▸ ACTION ITEM
What lines in the listing below hold the string "days"? Please copy them out.

▸ WORKING DATA

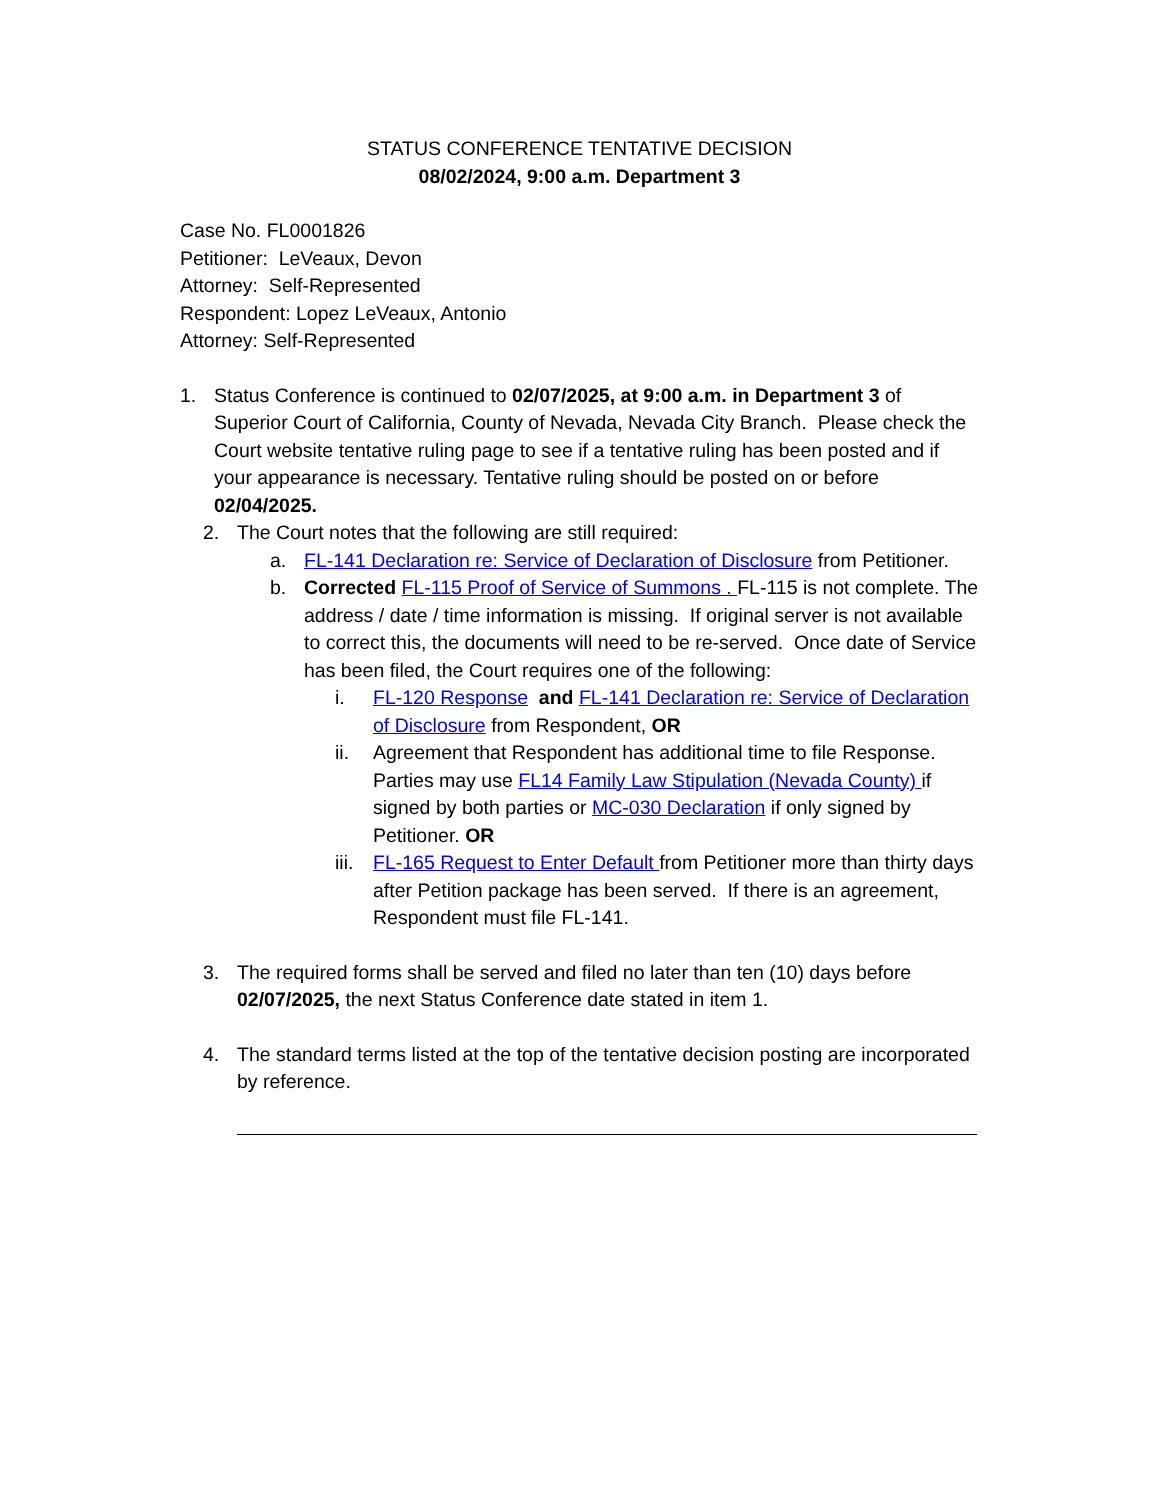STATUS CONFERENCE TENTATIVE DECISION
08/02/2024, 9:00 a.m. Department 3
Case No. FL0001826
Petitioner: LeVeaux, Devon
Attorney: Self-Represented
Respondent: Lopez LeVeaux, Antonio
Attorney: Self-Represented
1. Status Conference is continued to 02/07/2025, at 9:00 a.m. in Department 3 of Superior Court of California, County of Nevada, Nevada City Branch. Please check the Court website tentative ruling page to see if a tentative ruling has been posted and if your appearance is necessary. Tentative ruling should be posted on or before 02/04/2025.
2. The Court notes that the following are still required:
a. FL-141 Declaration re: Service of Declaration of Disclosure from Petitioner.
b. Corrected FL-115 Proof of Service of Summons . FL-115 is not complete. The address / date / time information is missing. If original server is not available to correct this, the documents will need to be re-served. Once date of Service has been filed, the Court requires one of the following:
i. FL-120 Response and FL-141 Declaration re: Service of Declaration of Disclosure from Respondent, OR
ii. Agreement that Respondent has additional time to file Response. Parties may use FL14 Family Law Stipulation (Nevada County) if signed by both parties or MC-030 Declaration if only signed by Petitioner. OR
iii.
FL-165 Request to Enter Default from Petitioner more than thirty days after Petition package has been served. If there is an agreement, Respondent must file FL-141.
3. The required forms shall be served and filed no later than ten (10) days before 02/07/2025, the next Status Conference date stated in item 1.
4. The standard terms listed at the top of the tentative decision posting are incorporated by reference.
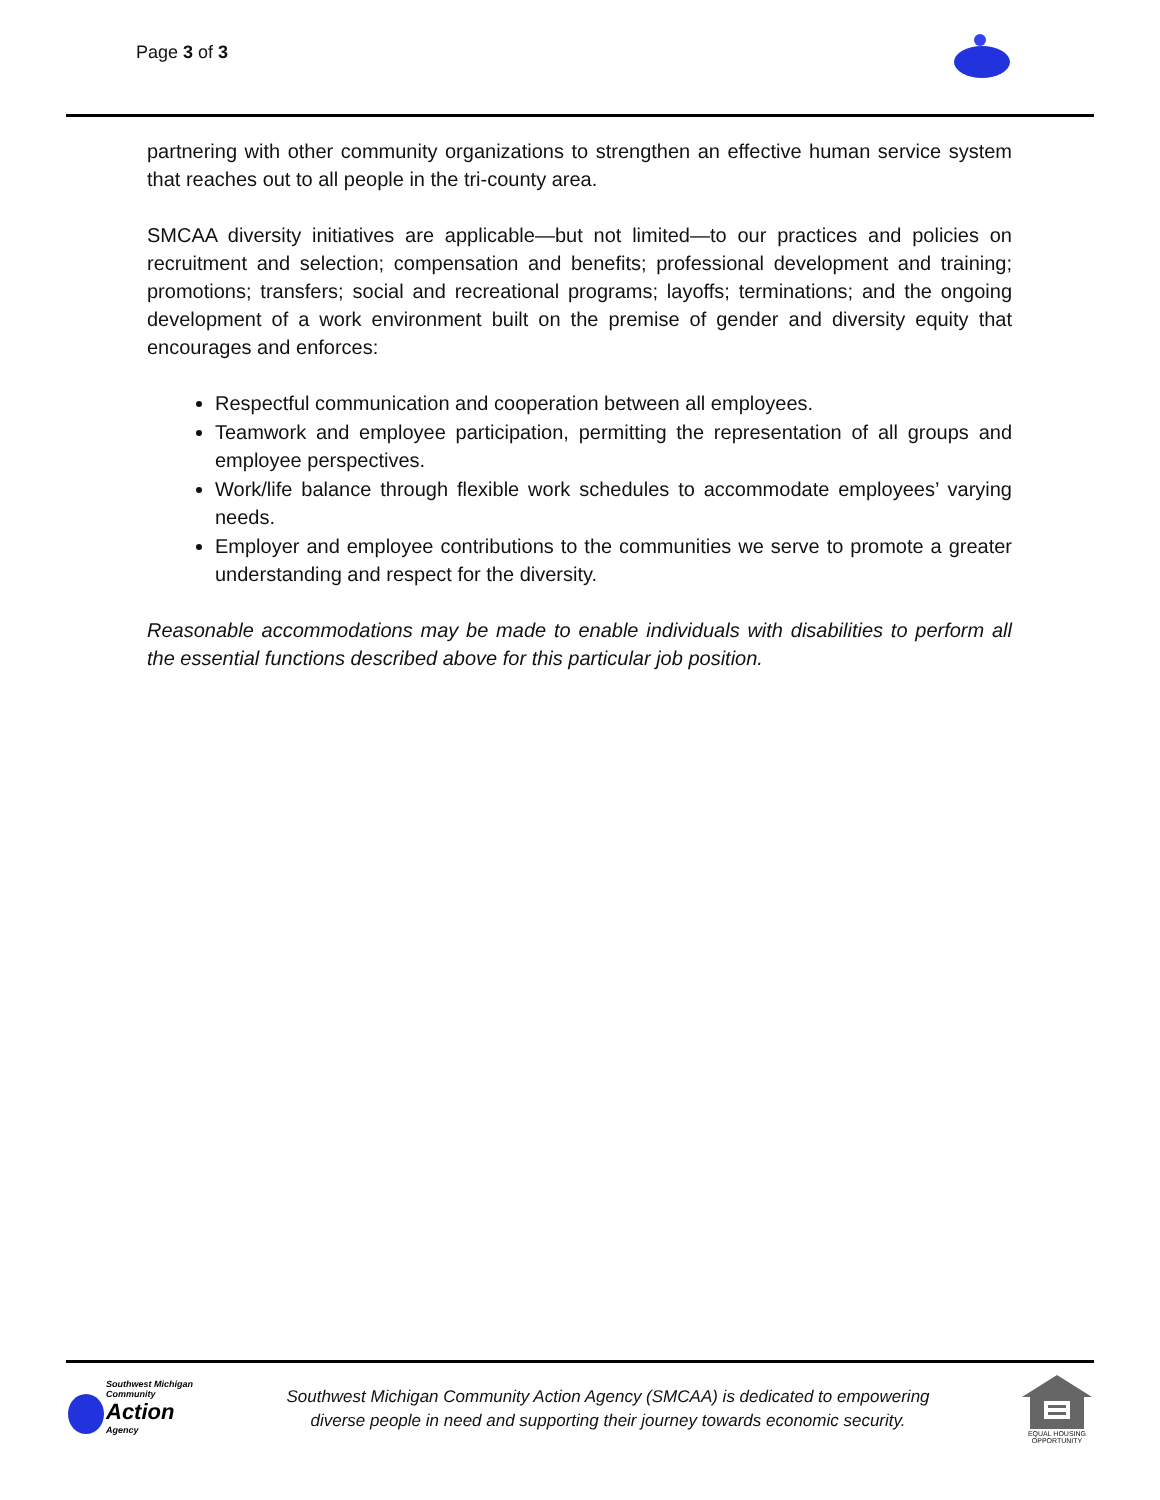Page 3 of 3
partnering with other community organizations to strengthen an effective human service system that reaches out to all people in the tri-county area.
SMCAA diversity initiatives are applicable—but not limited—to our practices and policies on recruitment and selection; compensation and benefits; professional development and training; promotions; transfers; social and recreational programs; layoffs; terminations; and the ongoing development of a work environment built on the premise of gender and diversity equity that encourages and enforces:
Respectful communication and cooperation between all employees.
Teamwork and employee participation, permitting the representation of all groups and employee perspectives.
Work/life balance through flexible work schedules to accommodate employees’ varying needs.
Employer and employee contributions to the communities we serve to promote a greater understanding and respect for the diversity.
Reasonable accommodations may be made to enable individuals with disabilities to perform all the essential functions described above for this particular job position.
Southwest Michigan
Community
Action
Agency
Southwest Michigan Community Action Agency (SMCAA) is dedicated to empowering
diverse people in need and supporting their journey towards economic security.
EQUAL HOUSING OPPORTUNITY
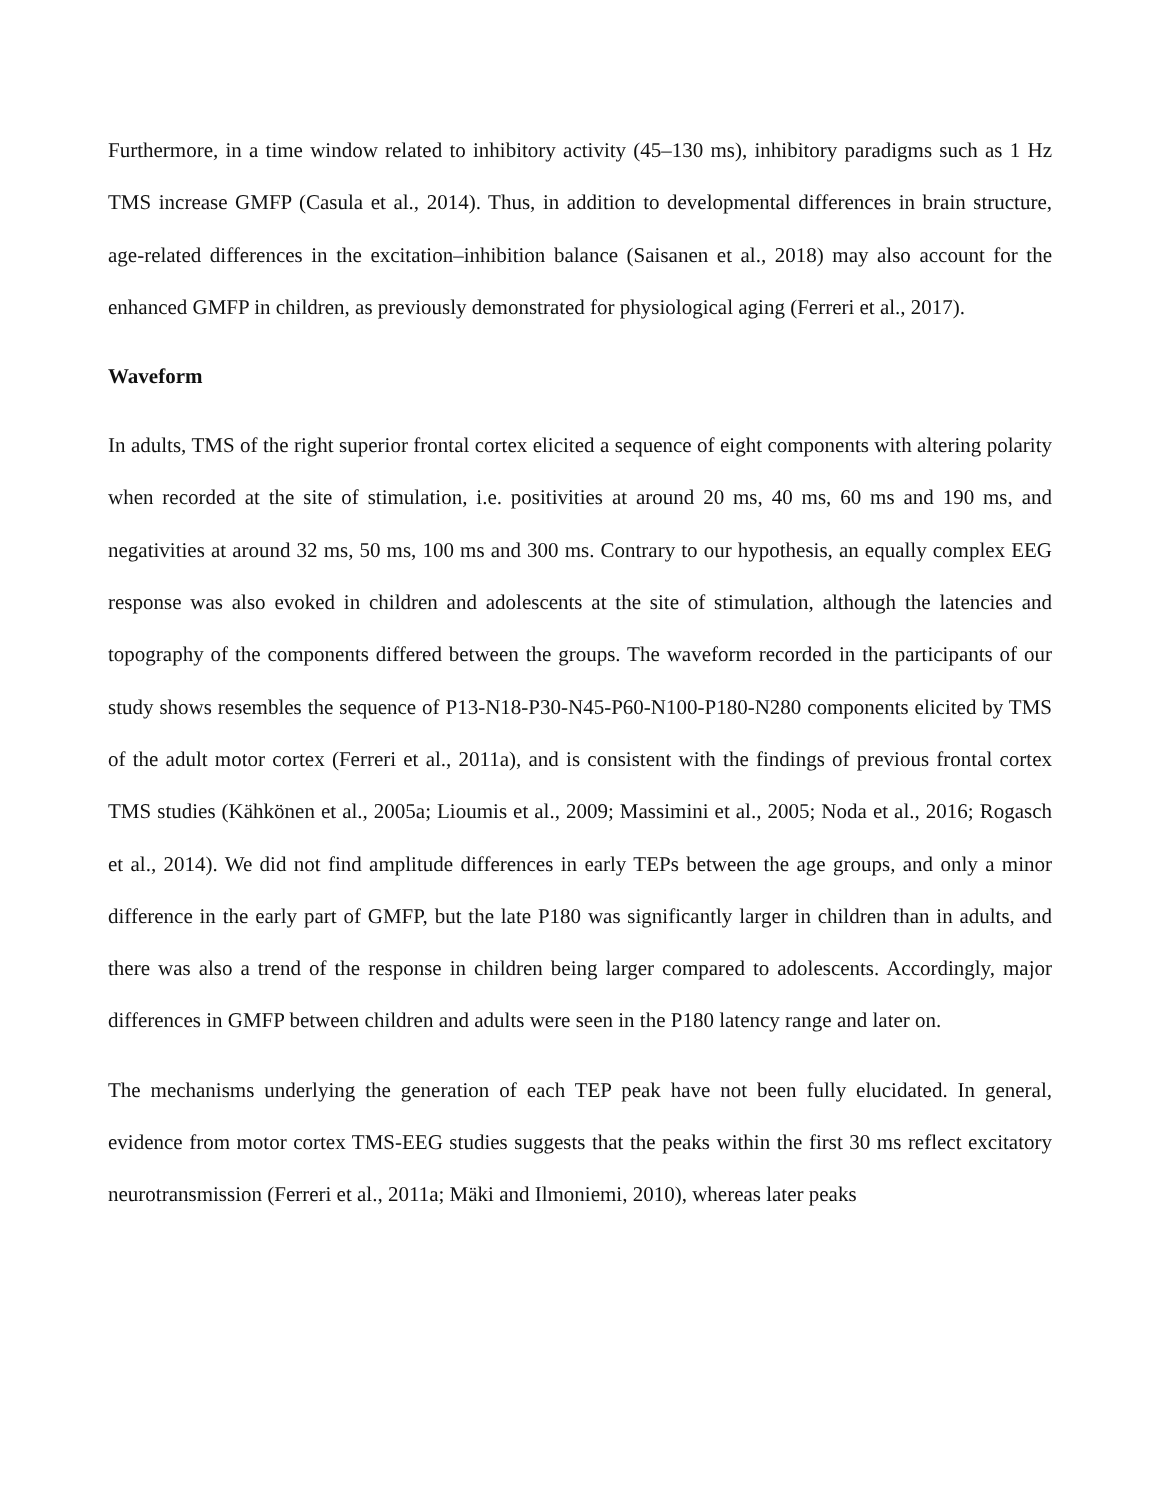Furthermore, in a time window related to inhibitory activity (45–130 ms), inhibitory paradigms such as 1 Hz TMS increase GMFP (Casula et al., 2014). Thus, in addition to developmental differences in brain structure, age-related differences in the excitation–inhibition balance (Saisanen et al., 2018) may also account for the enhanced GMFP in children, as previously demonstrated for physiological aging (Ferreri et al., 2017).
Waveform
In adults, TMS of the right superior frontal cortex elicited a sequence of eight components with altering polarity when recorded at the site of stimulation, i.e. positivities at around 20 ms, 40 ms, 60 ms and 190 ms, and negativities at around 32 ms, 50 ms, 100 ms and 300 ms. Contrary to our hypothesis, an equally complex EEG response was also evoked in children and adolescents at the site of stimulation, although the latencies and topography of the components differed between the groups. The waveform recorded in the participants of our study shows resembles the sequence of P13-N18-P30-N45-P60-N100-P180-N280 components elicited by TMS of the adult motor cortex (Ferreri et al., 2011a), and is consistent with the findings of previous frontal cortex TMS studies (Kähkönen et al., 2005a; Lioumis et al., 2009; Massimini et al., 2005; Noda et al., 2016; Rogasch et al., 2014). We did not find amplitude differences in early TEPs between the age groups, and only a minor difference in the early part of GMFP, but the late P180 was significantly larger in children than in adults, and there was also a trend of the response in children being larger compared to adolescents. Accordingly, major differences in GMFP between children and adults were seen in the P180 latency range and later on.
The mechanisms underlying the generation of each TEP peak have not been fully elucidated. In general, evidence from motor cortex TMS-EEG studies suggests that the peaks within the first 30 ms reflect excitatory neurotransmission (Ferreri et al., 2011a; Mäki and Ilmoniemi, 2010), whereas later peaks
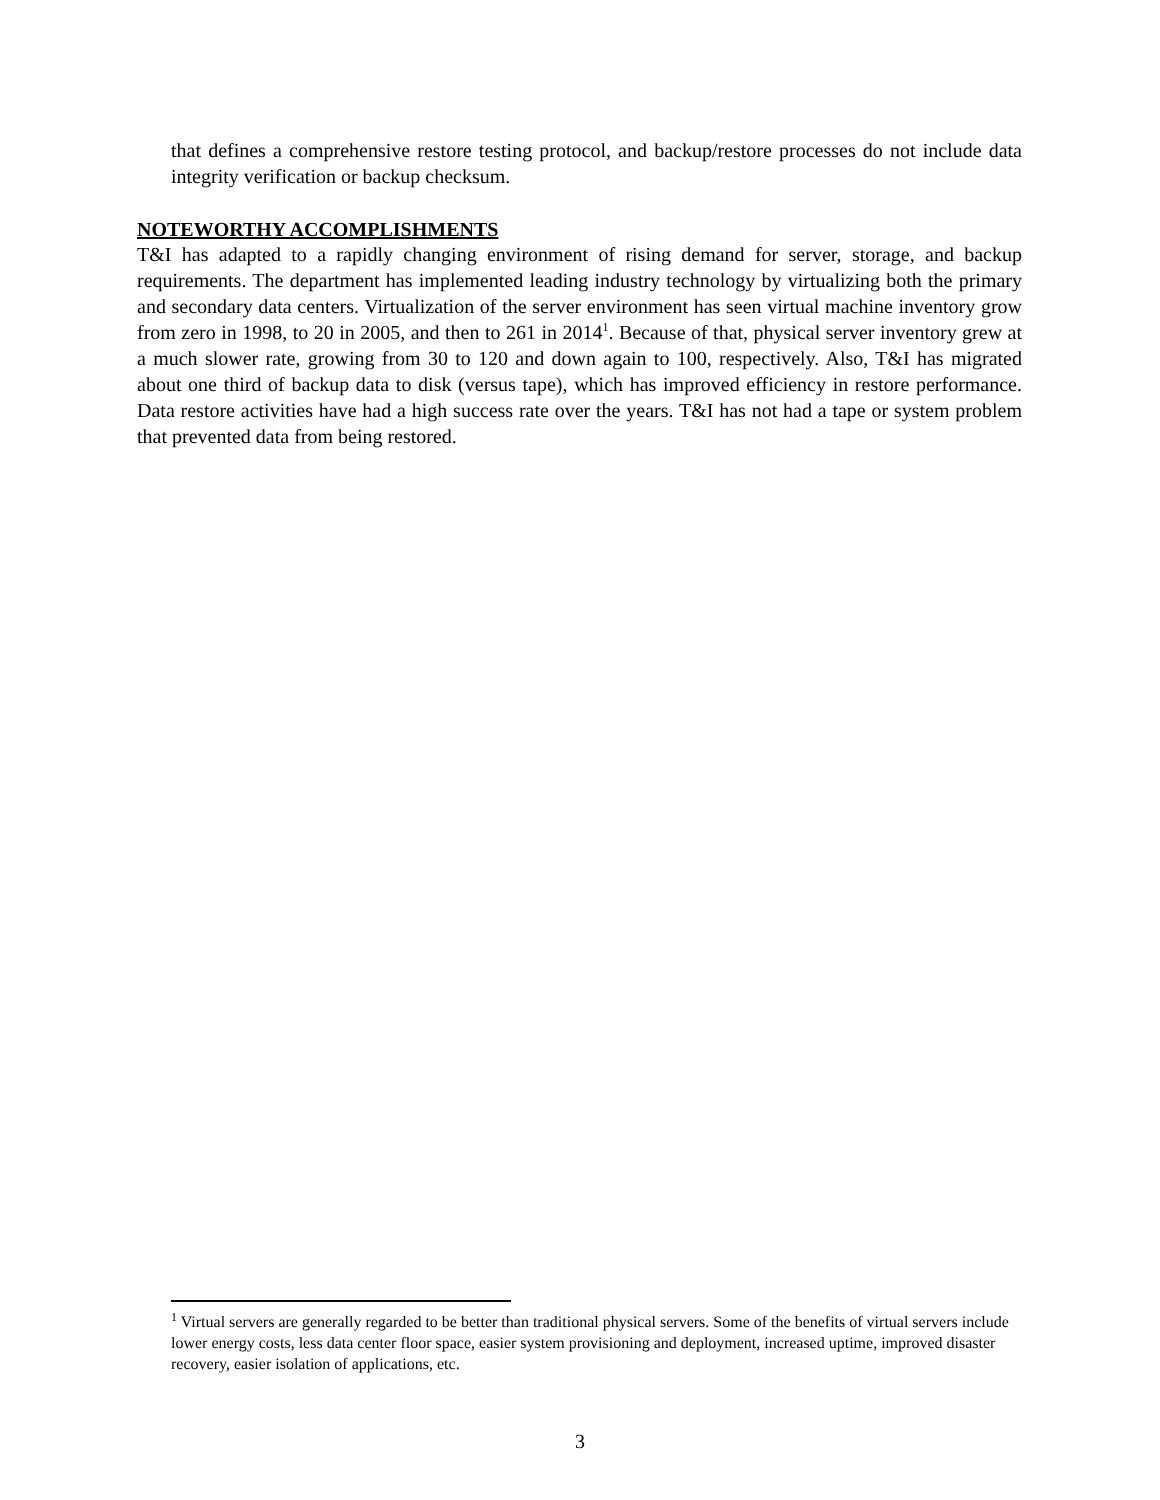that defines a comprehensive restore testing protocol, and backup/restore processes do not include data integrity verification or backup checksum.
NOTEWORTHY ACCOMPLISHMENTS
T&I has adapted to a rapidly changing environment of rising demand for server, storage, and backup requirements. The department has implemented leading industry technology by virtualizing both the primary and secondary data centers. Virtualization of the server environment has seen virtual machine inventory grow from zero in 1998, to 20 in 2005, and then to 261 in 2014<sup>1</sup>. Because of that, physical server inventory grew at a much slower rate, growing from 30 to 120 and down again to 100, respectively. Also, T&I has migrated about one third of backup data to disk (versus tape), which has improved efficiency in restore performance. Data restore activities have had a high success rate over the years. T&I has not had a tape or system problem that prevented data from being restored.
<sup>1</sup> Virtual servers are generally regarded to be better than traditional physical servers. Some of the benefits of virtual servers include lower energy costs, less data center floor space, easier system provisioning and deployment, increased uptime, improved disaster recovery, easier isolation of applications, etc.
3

▸ THE ANSWER
FL-165 Request to Enter Default from Petitioner more than thirty days after Petition package has been served. If there is an agreement, Respondent must file FL-141.
3. The required forms shall be served and filed no later than ten (10) days before 02/07/2025, the next Status Conference date stated in item 1.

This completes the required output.